After Trump withdrew from the nuclear deal in 2018 and re-imposed severe sanctions, Iran gradually began to violate the nuclear restrictions stipulated in the agreement.

The United States and Iran have held eight rounds of indirect talks in Vienna since April with the aim of restoring the agreement that lifted sanctions on Tehran in return for restrictions on its nuclear program.

A US official told reporters last Monday that the recent talks in Vienna were "among the most intense so far," noting that some progress had been made on narrowing differences and that it was time for political decisions.

Consultations with the Gulf

In a related context, Daniel Benaim, Deputy Assistant Secretary of State for the Arabian Peninsula Affairs, said that the US special envoy to Iran, Rob Malley, had contacts yesterday morning with officials in each of the Gulf Cooperation Council countries, in which he informed them about the nuclear talks in Vienna.
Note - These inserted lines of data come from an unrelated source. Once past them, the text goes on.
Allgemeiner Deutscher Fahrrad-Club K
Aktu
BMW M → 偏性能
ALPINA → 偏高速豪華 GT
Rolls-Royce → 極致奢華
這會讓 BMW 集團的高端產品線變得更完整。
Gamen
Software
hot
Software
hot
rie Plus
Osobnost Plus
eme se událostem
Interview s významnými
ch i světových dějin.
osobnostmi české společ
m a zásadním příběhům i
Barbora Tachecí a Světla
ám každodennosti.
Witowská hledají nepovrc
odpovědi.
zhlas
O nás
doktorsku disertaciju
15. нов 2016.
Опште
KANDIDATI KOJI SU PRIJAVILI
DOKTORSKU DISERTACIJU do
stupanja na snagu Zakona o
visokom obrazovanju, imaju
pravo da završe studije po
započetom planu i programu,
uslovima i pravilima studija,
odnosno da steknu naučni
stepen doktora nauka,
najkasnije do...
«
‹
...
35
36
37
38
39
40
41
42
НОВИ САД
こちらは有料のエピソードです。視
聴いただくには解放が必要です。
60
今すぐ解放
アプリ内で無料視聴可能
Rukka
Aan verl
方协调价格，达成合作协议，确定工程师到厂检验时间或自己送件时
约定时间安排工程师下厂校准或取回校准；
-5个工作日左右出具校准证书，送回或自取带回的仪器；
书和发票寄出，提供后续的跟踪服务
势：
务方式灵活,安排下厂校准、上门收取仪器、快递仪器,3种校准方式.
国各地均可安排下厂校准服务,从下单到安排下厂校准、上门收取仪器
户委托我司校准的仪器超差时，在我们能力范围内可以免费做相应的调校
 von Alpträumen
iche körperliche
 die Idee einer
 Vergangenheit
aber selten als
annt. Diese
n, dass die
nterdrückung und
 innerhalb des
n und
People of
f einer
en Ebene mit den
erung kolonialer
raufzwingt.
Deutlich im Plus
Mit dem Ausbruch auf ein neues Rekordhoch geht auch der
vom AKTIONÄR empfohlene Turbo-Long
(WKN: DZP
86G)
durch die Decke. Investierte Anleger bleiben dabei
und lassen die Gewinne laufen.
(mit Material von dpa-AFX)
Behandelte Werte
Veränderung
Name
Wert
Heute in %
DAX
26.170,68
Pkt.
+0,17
He consulted with them about what might happen if the diplomatic track in Vienna failed.

Benaim added in an interview with Al-Jazeera that he was part of that dialogue, which he described as serious and reflecting the depth of partnership and respect.

He revealed that Rob Malley went to the Gulf twice last fall and visited Saudi Arabia, the UAE, Qatar and the headquarters of the Gulf Cooperation Council and held talks with all the GCC countries over a period of two days.

The Qatari Foreign Minister, Sheikh Mohammed bin Abdul Rahman Al Thani, said that his country is working to bring the views of the Iranian nuclear negotiations closer.

Axios quoted the Qatari minister as saying that the failure of the nuclear agreement means seeing an arms race in the region, and this is what Doha does not want.

Revival of the agreement

Iran is in talks to revive the agreement on its nuclear program signed in 2015 with the powers that are still affiliated with it (France, Britain, Germany, Russia and China).

The United States is indirectly involved in it.

The Vienna negotiations began last April to revive the Iranian nuclear agreement, and after being suspended for about 5 months starting in June, they were resumed in late November 2021.

Tehran stresses the priority of fully lifting the sanctions that Washington re-imposed on it after the latter's withdrawal from the agreement, and obtaining guarantees that this withdrawal will not be repeated.

On the other hand, the United States and European powers are focusing on the importance of Iran's return to fully respecting its commitments under the agreement, which it began to retract in 2019 in response to Washington's unilateral withdrawal.